The Soho Loop is part of the original Birmingham Canal and first saw traffic in November 1769, now approaching 254 years ago. The principal traffic was coal from the coal mines at Wednesbury. This is also an area once known as Birmingham Heath and the canal followed the contours of the land to reach the terminus some yards beyond the present Flapper Public House.
Celebrations of its history could reflect the working canal boatmen and the later industry that developed such as the glassworks and the Soho Foundry where aspects include the industrialists who promoted the waterway and the men and women who worked on the canal and in the industries beside the canal.
Celebrating a selective history is perhaps not the best interpretation, however.
 
Although the area is Dunstall, the plate on [Bridge] No.63 is inscribed ‘Tunstall Water Bridge’. It is tempting to blame the error on an apprentice pattern maker, but ‘Tunstall’ appears on the 1st edition Ordnance Survey of 1834’ (1974, J. Ian Langford, Towing Path Guide No.1: Staffordshire and Worcestershire Canal).

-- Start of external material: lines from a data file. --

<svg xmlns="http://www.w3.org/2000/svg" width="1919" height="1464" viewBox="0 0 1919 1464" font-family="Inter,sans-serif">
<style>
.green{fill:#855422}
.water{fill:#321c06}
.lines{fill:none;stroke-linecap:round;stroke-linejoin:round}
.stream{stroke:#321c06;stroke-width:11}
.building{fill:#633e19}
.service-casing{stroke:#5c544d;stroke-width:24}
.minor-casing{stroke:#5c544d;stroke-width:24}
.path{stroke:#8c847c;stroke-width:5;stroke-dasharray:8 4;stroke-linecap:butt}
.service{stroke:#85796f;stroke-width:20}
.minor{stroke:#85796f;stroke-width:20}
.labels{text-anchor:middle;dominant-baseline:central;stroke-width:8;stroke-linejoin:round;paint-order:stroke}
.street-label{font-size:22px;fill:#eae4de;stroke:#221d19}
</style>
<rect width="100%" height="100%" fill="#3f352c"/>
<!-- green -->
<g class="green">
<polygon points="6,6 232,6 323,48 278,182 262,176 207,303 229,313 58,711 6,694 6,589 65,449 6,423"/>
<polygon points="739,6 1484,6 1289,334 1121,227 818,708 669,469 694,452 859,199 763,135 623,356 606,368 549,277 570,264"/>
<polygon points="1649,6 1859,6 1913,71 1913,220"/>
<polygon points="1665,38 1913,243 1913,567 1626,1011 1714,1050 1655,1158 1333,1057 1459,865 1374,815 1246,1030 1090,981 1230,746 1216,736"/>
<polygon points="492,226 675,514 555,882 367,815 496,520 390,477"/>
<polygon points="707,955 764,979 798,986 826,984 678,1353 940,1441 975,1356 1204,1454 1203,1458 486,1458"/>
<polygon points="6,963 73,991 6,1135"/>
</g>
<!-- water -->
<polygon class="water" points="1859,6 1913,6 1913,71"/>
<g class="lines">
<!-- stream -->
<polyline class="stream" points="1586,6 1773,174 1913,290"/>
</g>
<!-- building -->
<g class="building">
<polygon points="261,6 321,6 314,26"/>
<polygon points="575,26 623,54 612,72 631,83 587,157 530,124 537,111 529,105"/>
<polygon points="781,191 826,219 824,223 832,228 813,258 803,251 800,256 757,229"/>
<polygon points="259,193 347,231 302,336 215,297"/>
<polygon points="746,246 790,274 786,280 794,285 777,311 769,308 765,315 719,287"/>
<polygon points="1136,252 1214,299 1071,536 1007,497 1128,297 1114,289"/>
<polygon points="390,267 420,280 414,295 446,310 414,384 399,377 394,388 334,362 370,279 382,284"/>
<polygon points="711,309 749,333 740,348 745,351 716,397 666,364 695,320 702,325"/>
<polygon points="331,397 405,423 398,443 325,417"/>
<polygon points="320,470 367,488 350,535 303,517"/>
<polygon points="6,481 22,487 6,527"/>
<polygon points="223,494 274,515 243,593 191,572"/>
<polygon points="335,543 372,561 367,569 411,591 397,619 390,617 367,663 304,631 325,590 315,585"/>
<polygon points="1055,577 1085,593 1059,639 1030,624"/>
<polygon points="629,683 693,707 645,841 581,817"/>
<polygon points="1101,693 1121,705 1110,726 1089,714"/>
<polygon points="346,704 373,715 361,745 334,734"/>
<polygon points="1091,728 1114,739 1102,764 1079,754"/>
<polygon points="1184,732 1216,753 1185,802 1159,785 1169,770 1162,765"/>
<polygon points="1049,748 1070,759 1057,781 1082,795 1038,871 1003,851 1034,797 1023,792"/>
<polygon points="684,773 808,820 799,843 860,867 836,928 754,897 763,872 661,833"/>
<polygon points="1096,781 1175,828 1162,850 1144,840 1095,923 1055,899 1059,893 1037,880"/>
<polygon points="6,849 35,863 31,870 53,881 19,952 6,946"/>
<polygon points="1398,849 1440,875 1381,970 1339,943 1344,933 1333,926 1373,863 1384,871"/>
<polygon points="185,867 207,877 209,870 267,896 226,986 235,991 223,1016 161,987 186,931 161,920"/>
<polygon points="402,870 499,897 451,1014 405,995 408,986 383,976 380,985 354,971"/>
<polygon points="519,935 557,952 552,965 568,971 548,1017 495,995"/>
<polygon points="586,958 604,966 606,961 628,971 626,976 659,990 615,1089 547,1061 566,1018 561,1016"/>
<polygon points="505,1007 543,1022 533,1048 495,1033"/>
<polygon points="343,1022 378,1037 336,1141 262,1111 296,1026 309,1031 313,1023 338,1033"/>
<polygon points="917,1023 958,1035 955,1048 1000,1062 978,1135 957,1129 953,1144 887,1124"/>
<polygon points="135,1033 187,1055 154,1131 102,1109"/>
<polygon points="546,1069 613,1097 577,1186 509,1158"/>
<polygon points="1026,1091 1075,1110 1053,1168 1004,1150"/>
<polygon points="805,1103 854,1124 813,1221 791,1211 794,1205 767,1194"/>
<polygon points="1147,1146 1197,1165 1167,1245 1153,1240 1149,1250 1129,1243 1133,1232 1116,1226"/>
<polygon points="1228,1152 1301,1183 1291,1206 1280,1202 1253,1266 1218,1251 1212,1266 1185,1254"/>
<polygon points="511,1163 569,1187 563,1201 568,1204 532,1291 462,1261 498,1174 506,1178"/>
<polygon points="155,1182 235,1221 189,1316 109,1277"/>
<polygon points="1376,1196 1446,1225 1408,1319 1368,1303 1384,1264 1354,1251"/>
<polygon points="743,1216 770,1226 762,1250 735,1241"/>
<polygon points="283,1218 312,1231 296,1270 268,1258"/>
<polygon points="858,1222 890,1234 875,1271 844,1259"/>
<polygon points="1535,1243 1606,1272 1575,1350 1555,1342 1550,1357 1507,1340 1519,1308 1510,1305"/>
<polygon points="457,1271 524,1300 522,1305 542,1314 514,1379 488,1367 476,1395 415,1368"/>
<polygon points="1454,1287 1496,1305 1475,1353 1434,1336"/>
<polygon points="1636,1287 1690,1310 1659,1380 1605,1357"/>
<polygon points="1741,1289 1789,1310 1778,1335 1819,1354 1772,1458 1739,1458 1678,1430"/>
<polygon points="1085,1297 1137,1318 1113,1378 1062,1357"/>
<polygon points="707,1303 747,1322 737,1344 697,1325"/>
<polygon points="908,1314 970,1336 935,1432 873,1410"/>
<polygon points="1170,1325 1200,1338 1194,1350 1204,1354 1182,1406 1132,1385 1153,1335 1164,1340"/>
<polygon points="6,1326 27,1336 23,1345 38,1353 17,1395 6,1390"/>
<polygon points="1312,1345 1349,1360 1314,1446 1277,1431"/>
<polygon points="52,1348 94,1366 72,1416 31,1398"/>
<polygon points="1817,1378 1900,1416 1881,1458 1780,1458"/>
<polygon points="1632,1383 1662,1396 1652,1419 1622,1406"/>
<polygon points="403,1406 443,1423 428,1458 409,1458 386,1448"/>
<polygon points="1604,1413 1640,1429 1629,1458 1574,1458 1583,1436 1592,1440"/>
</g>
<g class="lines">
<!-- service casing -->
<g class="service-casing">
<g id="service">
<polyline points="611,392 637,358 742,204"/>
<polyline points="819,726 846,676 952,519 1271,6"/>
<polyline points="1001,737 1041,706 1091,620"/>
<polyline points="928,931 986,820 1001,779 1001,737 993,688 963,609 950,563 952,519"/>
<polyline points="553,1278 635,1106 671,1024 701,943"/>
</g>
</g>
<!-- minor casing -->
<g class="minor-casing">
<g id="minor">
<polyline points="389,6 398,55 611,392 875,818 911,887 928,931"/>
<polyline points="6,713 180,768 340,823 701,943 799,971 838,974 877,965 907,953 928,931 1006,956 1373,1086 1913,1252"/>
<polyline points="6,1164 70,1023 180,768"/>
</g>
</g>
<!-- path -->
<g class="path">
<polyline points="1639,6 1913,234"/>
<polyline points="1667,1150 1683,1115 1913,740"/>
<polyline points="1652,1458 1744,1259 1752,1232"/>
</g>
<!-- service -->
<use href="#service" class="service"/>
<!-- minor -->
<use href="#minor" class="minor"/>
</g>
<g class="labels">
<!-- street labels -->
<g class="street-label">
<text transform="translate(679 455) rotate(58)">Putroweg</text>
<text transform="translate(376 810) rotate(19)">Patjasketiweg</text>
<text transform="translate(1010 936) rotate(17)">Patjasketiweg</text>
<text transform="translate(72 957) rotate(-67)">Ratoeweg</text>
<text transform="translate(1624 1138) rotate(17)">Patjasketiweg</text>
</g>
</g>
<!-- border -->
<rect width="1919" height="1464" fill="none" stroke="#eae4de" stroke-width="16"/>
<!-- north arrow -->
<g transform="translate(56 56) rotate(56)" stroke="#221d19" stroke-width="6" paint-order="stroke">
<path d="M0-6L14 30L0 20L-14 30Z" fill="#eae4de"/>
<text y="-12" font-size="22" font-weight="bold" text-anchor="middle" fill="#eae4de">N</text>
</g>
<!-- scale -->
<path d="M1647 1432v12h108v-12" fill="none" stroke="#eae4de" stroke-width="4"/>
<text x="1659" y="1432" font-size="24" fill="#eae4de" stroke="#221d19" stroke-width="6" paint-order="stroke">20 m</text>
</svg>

A response by Julien Souter in the Autumn Blackcountryman Magazine sheds more info on the Dunstall Water Bridge. Studying the day books of the under clerk of works for the construction (1766-72) the bridge is referred to as Tunstall approx 20 times. Tunstall is also used in the General History of Inland Navigation (late 1700s)

He also says that Christine Richardson, in her biography James Brindley Canal Pioneer, states that Brindley was engaged in work on the Flint mill at Tunstall, Burslem in 1757.
 
Yes, when the microfilms are read in the diaries there are various spellings that link the Waterbridge to the nearby place Dunstall Hll and those spellings of the place vary, and the writing can have more than one interpretation in Green's hand writing.

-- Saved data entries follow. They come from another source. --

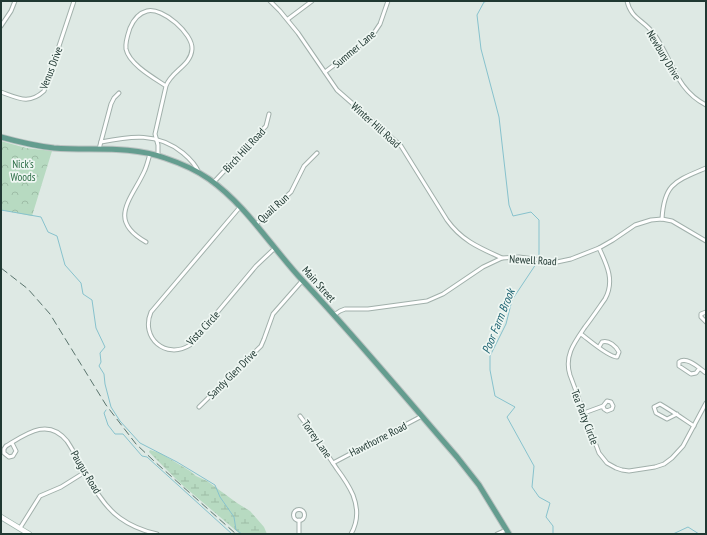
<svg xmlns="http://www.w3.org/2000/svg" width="707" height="535" viewBox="0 0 707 535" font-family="'PT Sans Narrow',sans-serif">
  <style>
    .forest { fill: url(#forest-crowns) }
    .wetland { fill: url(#wetland-marsh) }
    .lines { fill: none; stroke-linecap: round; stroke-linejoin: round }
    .stream { stroke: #87c2cd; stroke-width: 1 }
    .minor-casing { stroke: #a1b0ab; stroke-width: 5 }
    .secondary-casing { stroke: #9eb5ac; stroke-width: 6 }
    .primary-casing { stroke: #bcc3c2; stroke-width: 7 }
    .minor { stroke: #fff; stroke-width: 3 }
    .secondary { stroke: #fff; stroke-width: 4.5 }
    .primary { stroke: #649d8f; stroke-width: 5 }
    .rail { stroke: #5a746d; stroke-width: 1; stroke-dasharray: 8 4; stroke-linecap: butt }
    .labels { text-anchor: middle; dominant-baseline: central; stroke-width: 3.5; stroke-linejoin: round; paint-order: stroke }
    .street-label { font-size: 11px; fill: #203832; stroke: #eef6f2 }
    .park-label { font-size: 11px; fill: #2c6d46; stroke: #eef6f2 }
    .water-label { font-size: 12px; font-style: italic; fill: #1d6371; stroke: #eef6f2 }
  </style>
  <defs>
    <pattern id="forest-crowns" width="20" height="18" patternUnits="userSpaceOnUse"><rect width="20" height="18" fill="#b7dac1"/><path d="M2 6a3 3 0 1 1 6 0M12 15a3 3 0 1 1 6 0" fill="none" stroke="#9dbca6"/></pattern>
    <pattern id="wetland-marsh" width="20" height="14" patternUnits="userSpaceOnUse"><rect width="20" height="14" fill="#b7dac1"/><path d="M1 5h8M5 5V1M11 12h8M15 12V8" fill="none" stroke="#9dbca6"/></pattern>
  </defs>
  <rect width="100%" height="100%" fill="#dee9e4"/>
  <!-- forest -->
  <path class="forest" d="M 1,141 L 26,148 L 52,151 L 32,216 L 1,210 Z"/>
  <!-- wetland -->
  <path class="wetland" d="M 150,450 L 160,453 L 190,471 L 196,476 L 207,481 L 237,503 L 250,511 L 264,527 L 267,534 L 240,534 L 180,483 L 149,452 Z"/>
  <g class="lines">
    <!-- stream -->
    <g class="stream">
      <path d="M 488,1 L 484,2 L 477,15 L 481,49 L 499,117 L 509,205 L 513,216 L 531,212 L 539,220 L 539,258"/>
      <path d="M 1,210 L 41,217 L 48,232 L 57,236 L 65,265 L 81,283 L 83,294 L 92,300 L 96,328 L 105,347 L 100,353 L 101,362 L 99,366 L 104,374 L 105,384 L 111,407 L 120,421 L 140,443 L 177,462 L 215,485 L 220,497 L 234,517 L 236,530 L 242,534"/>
      <path d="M 538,261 L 512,300 L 506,324 L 490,356 L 490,370 L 495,396 L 515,407 L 507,417 L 534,466 L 532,487 L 539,497 L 550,503 L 546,517 L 553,526 L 553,534"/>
      <path d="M 106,410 L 104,413 L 108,425 L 115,434 L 123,434 L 142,456 L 147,457 L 232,534"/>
      <path d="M 673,534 L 688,527 L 699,534"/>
    </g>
    <!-- minor casing -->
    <g class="minor-casing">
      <g id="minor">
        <path d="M 270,1 L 280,11 L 298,33 L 337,90 L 401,146 L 447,220 C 462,241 480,248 502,258"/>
        <path d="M 627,1 C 631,19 644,20 654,34 C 673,60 675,89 706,105"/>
        <path d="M 288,19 L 312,1"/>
        <path d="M 1,26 L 11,11 L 15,1"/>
        <path d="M 325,72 L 372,36 L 380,24 L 388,1"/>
        <path d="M 1,92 C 18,98 29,105 44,91 L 74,1"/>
        <path d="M 101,142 C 131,136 157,132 183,153 C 189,158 196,165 199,173"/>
        <path d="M 99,149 L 111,104 L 114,98 L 119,93"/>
        <path d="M 158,156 L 158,145 L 155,134 L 166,86 C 154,78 129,64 126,49 C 125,42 128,34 130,28 C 133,21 139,13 147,11 C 163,7 193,34 192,49 C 191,66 171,71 166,86"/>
        <path d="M 213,183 L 266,126 L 269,114"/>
        <path d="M 240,207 L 151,312 C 140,338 166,360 190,345 L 256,266 L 275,248"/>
        <path d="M 662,219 C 664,183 676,181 706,168"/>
        <path d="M 256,224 L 291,192 L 304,166 L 317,153"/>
        <path d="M 146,242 C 107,220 131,200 144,172 C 147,166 148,160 150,154"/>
        <path d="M 599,248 C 607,265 615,281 605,299 C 598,309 592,318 585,327 C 574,343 564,356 570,375 L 599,453 L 607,463 L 616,468 L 622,470 L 629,471 L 655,467 L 664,464 L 672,458 L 683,446 L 706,403"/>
        <path d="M 706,312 L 701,314 L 701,317 L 706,322"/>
        <path d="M 334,315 L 340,311 L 345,309 L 368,309 L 427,301 L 443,294 L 483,267 L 502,258 L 519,257 L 557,262 L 571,259 L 599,248 L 613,240 L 635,225 L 651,220 L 662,219 L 672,221 L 706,241"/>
        <path d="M 581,334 C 588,339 608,357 617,357 L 619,352 C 616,346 609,340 602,342 L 599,347"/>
        <path d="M 699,369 L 696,373 L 691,374 L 679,366 L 679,362 C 687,356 699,368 706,373"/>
        <path d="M 199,407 L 261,346 L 264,339 L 273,314 L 302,281"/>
        <path d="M 584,413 L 603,406 L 607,401 L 611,402 L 613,406 L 612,409 L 607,411 L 604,409 L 603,406"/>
        <path d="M 677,414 L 667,419 L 656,413 L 654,407 L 660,404 C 672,411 682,418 694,426"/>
        <path d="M 300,416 C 313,433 325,451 337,469 C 343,477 349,486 353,495 C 358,508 358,522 351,534"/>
        <path d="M 12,443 L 16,451 L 13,456 L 9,457 L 4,453 L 4,449 L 6,446 C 26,434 48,417 67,441 C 83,465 97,502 120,518 C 131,526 144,531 157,534"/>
        <path d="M 333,463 L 422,416"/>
        <circle cx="299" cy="515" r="5.5"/>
        <path d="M 299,520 L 299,534"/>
        <path d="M 20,528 L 40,496 L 61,487 L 85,472"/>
        <path d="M 497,534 L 506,530"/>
      </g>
    </g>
    <!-- secondary casing -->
    <g class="secondary-casing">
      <path id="secondary" d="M 1,517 L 29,534"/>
    </g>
    <!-- primary casing -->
    <g class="primary-casing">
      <path id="primary" d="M 1,137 C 19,142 36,146 54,148 C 91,151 129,145 165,158 C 180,163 196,170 209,179 C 247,206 272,248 303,281 C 356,338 406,398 457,457 L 479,485 L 509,534"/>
    </g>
    <!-- minor -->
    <use href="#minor" class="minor"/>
    <!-- secondary -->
    <use href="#secondary" class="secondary"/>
    <!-- primary -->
    <use href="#primary" class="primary"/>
    <!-- rail -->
    <path class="rail" d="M 1,268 L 28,289 L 50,314 L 106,405 L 136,444 L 154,461 L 236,534"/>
  </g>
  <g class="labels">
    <!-- street labels -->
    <g class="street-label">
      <text transform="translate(354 49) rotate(-40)">Summer Lane</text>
      <text transform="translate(664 55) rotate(59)">Newbury Drive</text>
      <text transform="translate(51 68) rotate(-69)">Venus Drive</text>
      <text transform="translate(376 125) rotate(42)">Winter Hill Road</text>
      <text transform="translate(244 150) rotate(-47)">Birch Hill Road</text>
      <text transform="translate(273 208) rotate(-42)">Quail Run</text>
      <text transform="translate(533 260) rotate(3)">Newell Road</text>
      <text transform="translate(319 284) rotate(48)">Main Street</text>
      <text transform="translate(203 328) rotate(-47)">Vista Circle</text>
      <text transform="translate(232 374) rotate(-45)">Sandy Glen Drive</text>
      <text transform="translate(585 417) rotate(69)">Tea Party Circle</text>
      <text transform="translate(317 439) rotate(55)">Torrey Lane</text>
      <text transform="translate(378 439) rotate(-27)">Hawthorne Road</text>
      <text transform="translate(86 472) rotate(59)">Paugus Road</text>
    </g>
    <!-- park labels -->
    <g class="park-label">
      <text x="23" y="164">Nick's<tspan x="23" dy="13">Woods</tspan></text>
    </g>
    <!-- water labels -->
    <g class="water-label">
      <text transform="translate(498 321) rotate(-68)">Poor Farm Brook</text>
    </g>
  </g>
  <!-- border -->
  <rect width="707" height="535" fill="none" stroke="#203832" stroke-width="4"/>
</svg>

I copied one case as "Turnstaff" and others of Turnstall, but the fact remains that the house was called Dunstall and that was where the racecourse was before it was moved to the present location.

John Langford was concerned enough to make the case for Dunstall instead of Tunstall and why a connection should be made with Tunstall. near Stoke, should be made is not the best comparison. James Brindleys, Trent & Mersey Canal was started near Tunstall and that place was, and is, on that canal navigation, and making an association with a water-powered flint mill is equally obscure.

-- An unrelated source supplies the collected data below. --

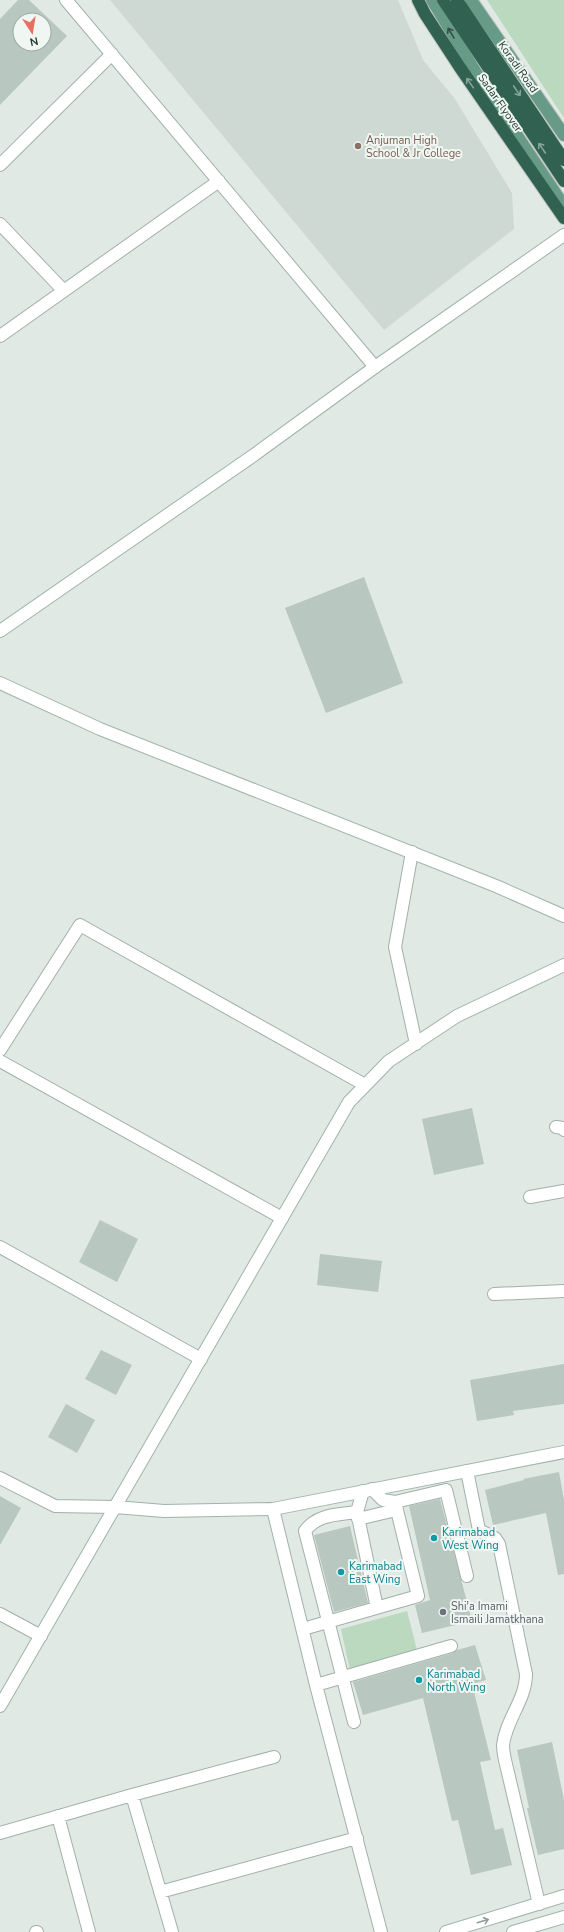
<svg xmlns="http://www.w3.org/2000/svg" width="564" height="1932" viewBox="0 0 564 1932" font-family="'Nunito Sans',sans-serif">
<style>
.built{fill:#ced9d3}
.green{fill:#bad9bf}
.building{fill:#b8c7bf;fill-rule:evenodd}
.lines{fill:none;stroke-linecap:round;stroke-linejoin:round}
.street-casing{stroke:#a3b0aa;stroke-width:14}
.secondary-casing{stroke:#a0b4aa;stroke-width:14}
.primary-casing{stroke:#bdc3c1;stroke-width:14}
.highway-casing{stroke:#bdc3c1;stroke-width:14}
.street{stroke:#fff;stroke-width:12}
.secondary{stroke:#fff;stroke-width:12}
.primary{stroke:#689b87;stroke-width:12}
.highway{stroke:#316151;stroke-width:12}
.oneway{stroke:#345145}
.oneway2{stroke:#87a499}
.oneway3{stroke:#909c97}
.education-dot{fill:#8d6e63;stroke:#f0f6f2;stroke-width:1.5}
.culture-dot{fill:#0f9aa8;stroke:#f0f6f2;stroke-width:1.5}
.worship-dot{fill:#6b7280;stroke:#f0f6f2;stroke-width:1.5}
.labels{text-anchor:middle;dominant-baseline:central;stroke-width:4;stroke-linejoin:round;paint-order:stroke}
.street-label{font-size:11px;fill:#22382f;stroke:#f0f6f2}
.education-label{font-size:11px;fill:#785e54;stroke:#f0f6f2;text-anchor:start}
.culture-label{font-size:11px;fill:#0d838f;stroke:#f0f6f2;text-anchor:start}
.worship-label{font-size:11px;fill:#5b616d;stroke:#f0f6f2;text-anchor:start}
</style>
<rect width="100%" height="100%" fill="#e0e9e4"/>
<path class="built" d="M110 0H398L423 60 455 99 512 193 514 229 384 330Z"/>
<path class="green" d="M487 0H564V118Z
M407 1611 418 1654 350 1671 341 1629Z"/>
<path class="building" d="M18 0H29L67 36 0 105V19ZM20 20H44V44H20Z
M364 577 403 683 326 713 285 608Z
M472 1108 484 1164 434 1175 422 1119Z
M100 1220 138 1239 117 1282 79 1262Z
M320 1254 382 1261 378 1292 317 1285Z
M101 1350 132 1365 116 1395 85 1379Z
M564 1364V1404L513 1411 514 1415 477 1421 470 1380Z
M66 1404 95 1420 77 1453 48 1437Z
M559 1472 564 1500V1574L558 1575 546 1513 493 1525 485 1490 524 1480 523 1479Z
M0 1496 21 1508 0 1545Z
M440 1499 472 1621 422 1633 415 1605 430 1600 409 1506Z
M350 1526 368 1603 334 1612 314 1535Z
M475 1645 486 1680 472 1684 491 1760 480 1762 495 1830 503 1828 512 1865 471 1875 458 1820 452 1821 423 1698 363 1715 353 1682 453 1653 457 1650Z
M552 1742 564 1800V1849L538 1855 527 1808H529L517 1750Z"/>
<g class="lines">
<defs>
<path id="street" d="M66 0 375 367
M0 165 112 54
M0 224 64 291
M0 336 219 181
M412 852 395 947 416 1044
M0 1050 80 925 365 1085
M0 1061 282 1218
M556 1127 563 1128 564 1130
M530 1197 564 1191
M0 1247 201 1359
M494 1294 564 1291
M467 1471 479 1530 495 1538 499 1544 526 1674C526 1700 506 1719 503 1745 503 1750 504 1755 505 1760L539 1904
M0 1478 55 1506 115 1507
M372 1489 383 1500 395 1502
M363 1491 357 1512 377 1608
M273 1509 316 1685 381 1932
M358 1519 396 1510
M0 1614 41 1636
M303 1629 418 1596 395 1502 446 1490 467 1576
M316 1685 451 1646
M354 1722 305 1531C317 1514 337 1515 357 1512
M132 1795 274 1757
M58 1816 89 1932
M0 1833 132 1795 172 1932
M160 1892 357 1838
M36 1932H37"/>
<path id="secondary" d="M0 631 254 455 375 367 564 235
M0 683 100 729 496 886 564 916
M115 1507 164 1511 273 1509 564 1452
M0 1706 349 1102 389 1061 457 1016 564 965
M446 1932 564 1896
M513 1932 564 1917"/>
<path id="primary" d="M432 0 489 94 564 206
M471 0 564 135"/>
<path id="highway" d="M418 0 425 14 459 66 564 218
M443 0 564 181
M457 0 564 160"/>
</defs>
<use href="#street" class="street-casing"/>
<use href="#secondary" class="secondary-casing"/>
<use href="#primary" class="primary-casing"/>
<use href="#highway" class="highway-casing"/>
<use href="#street" class="street"/>
<use href="#secondary" class="secondary"/>
<use href="#primary" class="primary"/>
<use href="#highway" class="highway"/>
</g>
<defs><path id="oneway-shaft" d="M-6 0H5M1.5-3L5.5 0L1.5 3" fill="none" stroke-width="1.6" stroke-linecap="round" stroke-linejoin="round"/></defs>
<use class="oneway" href="#oneway-shaft" transform="translate(451 33) rotate(-121)"/>
<g class="oneway2">
<use href="#oneway-shaft" transform="translate(470 83) rotate(-125)"/>
<use href="#oneway-shaft" transform="translate(517 91) rotate(56)"/>
<use href="#oneway-shaft" transform="translate(542 148) rotate(-124)"/>
</g>
<use class="oneway3" href="#oneway-shaft" transform="translate(483 1921) rotate(-17)"/>
<circle class="education-dot" cx="358" cy="146" r="4"/>
<g class="culture-dot">
<circle cx="434" cy="1538" r="4"/>
<circle cx="341" cy="1572" r="4"/>
<circle cx="419" cy="1680" r="4"/>
</g>
<circle class="worship-dot" cx="443" cy="1612" r="4"/>
<g class="labels">
<g class="street-label">
<text transform="translate(518 67) rotate(55)">Koradi Road</text>
<text transform="translate(500 103) rotate(55)">Sadar Flyover</text>
</g>
<g class="education-label">
<text x="366" y="140">Anjuman High<tspan x="366" dy="13">School &amp; Jr College</tspan></text>
</g>
<g class="culture-label">
<text x="442" y="1532">Karimabad<tspan x="442" dy="13">West Wing</tspan></text>
<text x="349" y="1566">Karimabad<tspan x="349" dy="13">East Wing</tspan></text>
<text x="427" y="1674">Karimabad<tspan x="427" dy="13">North Wing</tspan></text>
</g>
<g class="worship-label">
<text x="451" y="1606">Shi'a Imami<tspan x="451" dy="13">Ismaili Jamatkhana</tspan></text>
</g>
</g>
<g transform="translate(32 32) rotate(168)"><circle r="19" fill="#f0f6f2" stroke="#9eaaa4"/>
<path d="M0-3L7 15L0 10L-7 15Z" fill="#e57162"/>
<text y="-6" font-size="11" font-weight="bold" text-anchor="middle" fill="#22382f">N</text>
</g>
</svg>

That Dunstall was also called Tunstall on an Ordnance Survey map is more relevant, but those that conducted that survey were they influenced by the dialect?
 
The Tunstall, which is a separate town to Burslem, not as quoted above, in the present City of Stoke-on-Trent. There were flint mills in the potteries, part of the process in pottery factories, but this has nothing, I feel, to the original Tunstall/Dunstall mentioned in this thread.
 
In around 1970 we took a boat down the Delph locks. It seems like the locks had not been used for some time and a passerby said we were the first boat he had seen for over a year.

There was a load of rubble behind the bottom lock gate so could not get the boat though. We had to leave it overnight.

The following day we called into the lock keepers’ cottage at Wolverly who had a long three pronged hook on a long pole. It used to be locked in a long steel tube outside his house. It had a nut on the top that fitted the lock key that kept it in secure.

After a lot of digging, scraping and swearing we manage to get the boat through. We then dropped the hook off one the way past Wolverley. I seem to recall we went up The Brach locks later that day too.
 
I grew up riding my bike around them and canoeing in a canvas kayak, watched a lot of canal journeys on tv, cruising the cut, great canal journeys etc. I never stop marveling at the wonderful engineering and workmanship involved. It will be a long time before we so much beauty and innovation again. Thank goodness for what we have!